## start Supplied text

Big Data SQL, Data Warehousing | Sunday, August 7, 2016

Big Data SQL Quick Start. Storage Indexes - Part10.

By: Alexey Filanovskiy | Product Manager

Today I'm going to explain very powerfully Big Data SQL feature - Storage Indexes. Before all, I want to note, that name "Storage Index" could mislead you. In fact, it's dynamic structure that automatically built over your data after you scan it. There is no any specific command or something that user have run. There is nothing that you have to maintain (like Btree index), rebuild. You just run your workload and after a while, you may note better performance. Storage Indexes is not something completely new for Big Data SQL. Oracle Exadata also has this feature and with Big Data SQL we just re-use it.

How it works. 

The  main idea is that we could create some metadata over the unit of the scan (block or multiple blocks ). For example, we scan HDFS blocks with one given query, which has some predicate in where clause (like WHERE id=123). If this block doesn't return any rows we build statistics for this column, like the minimum, the maximum for given block.

Next scan could use these statistics for skipping the scan.

It's very powerful feature for unique columns. Fine-granule unit for Storage Index in the case of Hadoop is HDFS block. As you may know, HDFS block has pretty big size (in Big Data Appliance default is 256MB) and if you will be able to skip full scan of it will bring to you significant performance benefits.

Query initially scan granule and if this scan doesn't return any row, storage index is built (if you find at least one row in the block, Storage Index will not be created over this concrete block).
In HDFS data usually stored in 3 copies. For maximize performance and get benefits from Storage Index as quick as possible, Big Data SQL (since 3.1 version) uses the deterministic order of the hosts.

If you scan table once and create Storage Indexes over the first replica, the second scan will be performed over the same copy and will use Storage Index right with the second scan. In conclusion, I want to show you couple bad and good examples for Storage Index. I have a table, with one pretty unique column:

SQL> SELECT num_distinct FROM user_tab_col_statistics
WHERE table_name = 'STORE_SALES_CSV'
AND COLUMN_NAME = 'SS_TICKET_NUMBER';

num_distinct 
------------ 
849805312

the table is quite big:

SQL> select count(1) from STORE_SALES_CSV

-------------------
6 385 178 703 

which means that in average each value appears in given dataset in average 7-8 times, which is quite selective (this is 900.1 GB dataset). For show Storage Indexes in action, I run the query that uses predicate which returns 2 rows.

SQL> select count(1) from STORE_SALES_CSV where SS_TICKET_NUMBER=187378862;

the first scan consumes a lot of IO and CPU and finishes in 10.6 minutes. The second and next scans finished extremely fast in 3 seconds (because of Storage Index I definitely know that there is no data that matches with my predicate in my table). For checking a number of Storage Index efficiency I query the session statistic view:

SQL> SELECT n.name,  CASE NAME

          WHEN 'cell XT granule predicate offload retries' THEN

   VALUE
  WHEN 'cell XT granules requested for predicate offload' THEN
           VALUE
          ELSE
           round(VALUE / 1024 / 1024 / 1024,2)

## end Supplied text
## start Data segment

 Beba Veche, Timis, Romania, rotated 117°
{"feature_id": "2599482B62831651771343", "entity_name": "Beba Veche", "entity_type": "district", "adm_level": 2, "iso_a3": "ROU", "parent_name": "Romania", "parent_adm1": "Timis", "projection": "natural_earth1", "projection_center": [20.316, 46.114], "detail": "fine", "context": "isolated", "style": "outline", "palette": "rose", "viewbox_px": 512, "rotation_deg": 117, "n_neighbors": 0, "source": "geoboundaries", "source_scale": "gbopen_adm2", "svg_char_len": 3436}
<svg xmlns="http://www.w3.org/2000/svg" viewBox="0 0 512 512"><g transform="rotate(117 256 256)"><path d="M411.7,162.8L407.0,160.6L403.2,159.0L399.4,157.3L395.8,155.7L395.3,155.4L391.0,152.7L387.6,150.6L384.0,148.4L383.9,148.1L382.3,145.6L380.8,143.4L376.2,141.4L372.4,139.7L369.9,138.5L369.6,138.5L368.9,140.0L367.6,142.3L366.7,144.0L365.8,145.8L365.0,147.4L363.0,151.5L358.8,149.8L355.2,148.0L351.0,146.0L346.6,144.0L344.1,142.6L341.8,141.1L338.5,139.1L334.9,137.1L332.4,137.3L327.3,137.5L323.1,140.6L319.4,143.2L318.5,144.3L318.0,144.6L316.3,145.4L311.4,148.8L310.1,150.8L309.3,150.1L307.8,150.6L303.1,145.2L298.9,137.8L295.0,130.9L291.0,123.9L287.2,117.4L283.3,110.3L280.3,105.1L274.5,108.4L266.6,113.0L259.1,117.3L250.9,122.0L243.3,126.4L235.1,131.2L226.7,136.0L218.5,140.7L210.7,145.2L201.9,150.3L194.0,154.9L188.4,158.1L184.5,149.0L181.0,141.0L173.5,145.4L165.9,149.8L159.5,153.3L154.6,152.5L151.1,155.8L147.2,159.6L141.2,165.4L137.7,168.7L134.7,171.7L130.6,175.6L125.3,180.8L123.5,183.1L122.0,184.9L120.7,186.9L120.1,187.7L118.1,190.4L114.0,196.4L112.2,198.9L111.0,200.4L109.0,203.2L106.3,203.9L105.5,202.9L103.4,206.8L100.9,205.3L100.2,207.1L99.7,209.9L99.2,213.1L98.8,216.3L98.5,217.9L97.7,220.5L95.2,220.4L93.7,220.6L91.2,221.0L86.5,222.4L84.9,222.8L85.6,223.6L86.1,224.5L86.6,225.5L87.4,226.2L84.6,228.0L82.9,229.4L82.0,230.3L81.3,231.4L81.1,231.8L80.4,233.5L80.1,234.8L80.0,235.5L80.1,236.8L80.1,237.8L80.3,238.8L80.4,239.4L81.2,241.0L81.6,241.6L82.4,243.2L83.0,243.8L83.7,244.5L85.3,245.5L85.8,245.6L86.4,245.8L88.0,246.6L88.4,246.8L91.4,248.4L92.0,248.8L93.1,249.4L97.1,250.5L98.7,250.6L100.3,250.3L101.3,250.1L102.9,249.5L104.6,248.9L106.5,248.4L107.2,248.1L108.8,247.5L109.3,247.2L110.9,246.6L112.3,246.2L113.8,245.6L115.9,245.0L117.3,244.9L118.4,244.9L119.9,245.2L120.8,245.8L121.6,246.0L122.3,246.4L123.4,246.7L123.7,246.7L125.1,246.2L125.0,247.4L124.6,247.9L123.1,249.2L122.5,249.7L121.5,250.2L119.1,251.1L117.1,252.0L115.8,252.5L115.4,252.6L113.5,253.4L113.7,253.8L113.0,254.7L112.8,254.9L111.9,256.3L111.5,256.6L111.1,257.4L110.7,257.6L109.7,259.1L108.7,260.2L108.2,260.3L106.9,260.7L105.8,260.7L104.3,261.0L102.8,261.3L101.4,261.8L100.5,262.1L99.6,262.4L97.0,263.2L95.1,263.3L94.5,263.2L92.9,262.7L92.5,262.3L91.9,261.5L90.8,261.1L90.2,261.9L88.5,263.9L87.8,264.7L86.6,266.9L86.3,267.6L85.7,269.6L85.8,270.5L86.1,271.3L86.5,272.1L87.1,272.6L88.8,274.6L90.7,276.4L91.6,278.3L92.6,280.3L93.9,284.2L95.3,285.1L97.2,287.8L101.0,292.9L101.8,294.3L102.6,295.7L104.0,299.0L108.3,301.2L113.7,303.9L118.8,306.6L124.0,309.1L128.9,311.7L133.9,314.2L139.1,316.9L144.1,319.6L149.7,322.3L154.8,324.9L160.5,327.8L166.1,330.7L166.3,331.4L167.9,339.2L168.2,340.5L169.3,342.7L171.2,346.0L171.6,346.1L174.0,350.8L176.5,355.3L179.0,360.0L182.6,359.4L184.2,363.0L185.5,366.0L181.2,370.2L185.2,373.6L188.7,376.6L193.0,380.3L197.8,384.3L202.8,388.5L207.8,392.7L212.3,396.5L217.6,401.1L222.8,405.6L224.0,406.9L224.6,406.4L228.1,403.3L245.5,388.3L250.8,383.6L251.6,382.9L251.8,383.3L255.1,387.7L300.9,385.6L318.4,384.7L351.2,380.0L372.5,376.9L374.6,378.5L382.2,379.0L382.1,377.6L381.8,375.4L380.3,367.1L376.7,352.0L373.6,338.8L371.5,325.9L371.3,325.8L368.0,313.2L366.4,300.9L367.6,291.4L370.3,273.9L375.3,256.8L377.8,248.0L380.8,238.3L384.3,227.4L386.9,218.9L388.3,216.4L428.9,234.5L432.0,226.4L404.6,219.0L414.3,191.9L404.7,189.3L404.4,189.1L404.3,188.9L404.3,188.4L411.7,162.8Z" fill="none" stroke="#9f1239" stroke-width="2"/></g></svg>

## end Data segment

▸ Brief 1
What is the default HDFS block size in Big Data Appliance, according to the Storage Indexes page?
▸ Brief 2
Copy out the Storage Indexes page word for word from "the first scan" to "1024 / 1024,2)".
None of the lines have anything to do with the Storage Indexes page.

▸ Solution 1
256MB.

▸ Solution 2
the first scan consumes a lot of IO and CPU and finishes in 10.6 minutes. The second and next scans finished extremely fast in 3 seconds (because of Storage Index I definitely know that there is no data that matches with my predicate in my table). For checking a number of Storage Index efficiency I query the session statistic view:

SQL> SELECT n.name,  CASE NAME

          WHEN 'cell XT granule predicate offload retries' THEN

   VALUE
  WHEN 'cell XT granules requested for predicate offload' THEN
           VALUE
          ELSE
           round(VALUE / 1024 / 1024 / 1024,2)